关键词 > STAT2001/5008
Mathematical Statistics: STAT2001/5008
发布时间:2023-05-18
Hello, dear friend, you can consult us at any time if you have any questions, add WeChat: daixieit
Mathematical Statistics: STAT2001/5008
Project
March 24, 2023
1 Introduction
This document provides guidelines and instructions for the project component in this unit. It includes the expectation, deadline of the project and information on group formation.
1.1 Group formation
This is a group project, with each group consisting of two students. Only one submission is required per group. All group members must sign the assignment cover page available on Blackboard and attach it as the first page to the submission. Projects without a cover page will not be marked.
1.2 Submissions
The project is worth 20% of your final grade. Submit your response via the Turnitin tab on Blackboard by 27 May 2023 . Your submission must include an R code in appendix illustrating calculations performed in R.
2 Project
This section presents the objective, available resources and questions you need to answer
2.1 Objective
I have a list comprising of 235,880 English words. Words in my list have 1 to 24 characters. Words that have 8 or more characters are referred to as large words. For example, the word STATISTICS has 10 characters and is referred to as a large word.

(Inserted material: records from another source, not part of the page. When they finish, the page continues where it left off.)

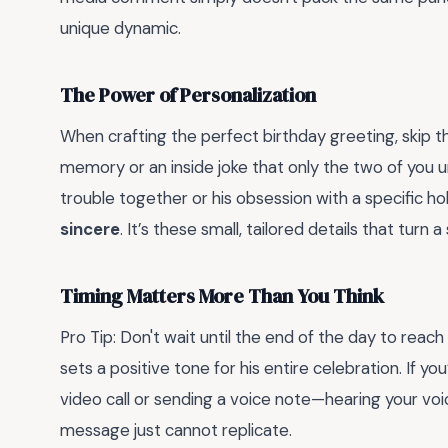
unique dynamic.
The Power of Personalization
When crafting the perfect birthday greeting, skip th
memory or an inside joke that only the two of you 
trouble together or his obsession with a specific 
sincere
. It’s these small, tailored details that tur
Timing Matters More Than You Think
Pro Tip: Don't wait until the end of the day to reach
sets a positive tone for his entire celebration. If yo
video call or sending a voice note—hearing your voi
message just cannot replicate.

The objective of this project is to estimate the proportion of large words in my list.
2.2 Data collection
You can select multiple samples with or without replacement from the list of words. The maximum sample size is 100 words for each sample. Samples can be drawn from my list of words available here. I am allowed only limited computation time on this site so please use it wisely.
The full URL is https://probabilisticaggregation.shinyapps.io/SamplingFromWordLIst/
An Example of a sample of size 10, without replacement, is presented in Table 1. In this sample, we have 8 large words.
Word |
Number of Characters |
Word Type |
Streptocarpus |
13 |
Large |
amylodextrin |
12 |
Large |
nuncupation |
11 |
Large |
unmined |
7 |
|
unseemingly |
11 |
Large |
pseudohypertrophy |
17 |
Large |
funnyman |
8 |
Large |
antimicrobic |
12 |
Large |
subboreal |
9 |
Large |
serial |
6 |
|
Table 1: A sample of 10 words selected from the list without replacement
2.3 Questions
The response to the questions must be submitted as a typed document using any system of choice. All calculations must be performed in R and included in the main report’s appendix. The appendix should contain the code and the output, each clearly annotated.

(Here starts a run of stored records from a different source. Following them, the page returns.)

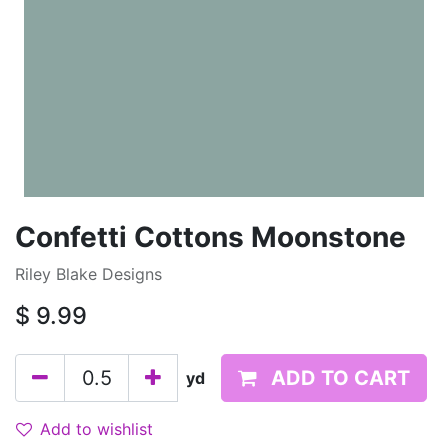
Confetti Cottons Moonstone
Riley Blake Designs
$
9.99
ADD TO CART
yd
Add to wishlist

1. Let P be the proportion of large words in the sample you propose to select. Specify two statistical distributions, fP (p), that may be used to describe P. Clearly state the name of the distribution, its known parameters and its unknown parameters θ . [4 Marks]
2. For each distribution specified above,
(a) State E(P), Var(P) and MP (t).
(b) Simulate (or otherwise) sketch the probability function of P for different values of parameters theta. Comment on the shape of the distribution.
If for your choice of distributions moments/moment generating function do not exist, mark in your submission non-existence of the respective quantities. [4 Marks]
3. Outline the methodology for estimating the proportion of large words in the list using each distri- bution specified in part 1. You must specify how the data will be collected and how your estimate of the proportion of large words will be computed. Justify the choice of the methodology proposed. [6 Marks]
4. Now collect the data using the link provided in section 2.2 in accordance with the distributions and methodology proposed in the previous part and estimate the proportion of large words. Comment on the accuracy of each estimate. [6 Marks]
2.4 Reality Check
After the due date, the proportion of large words will be made available. There is a prize for the best estimate (based on accuracy and cost).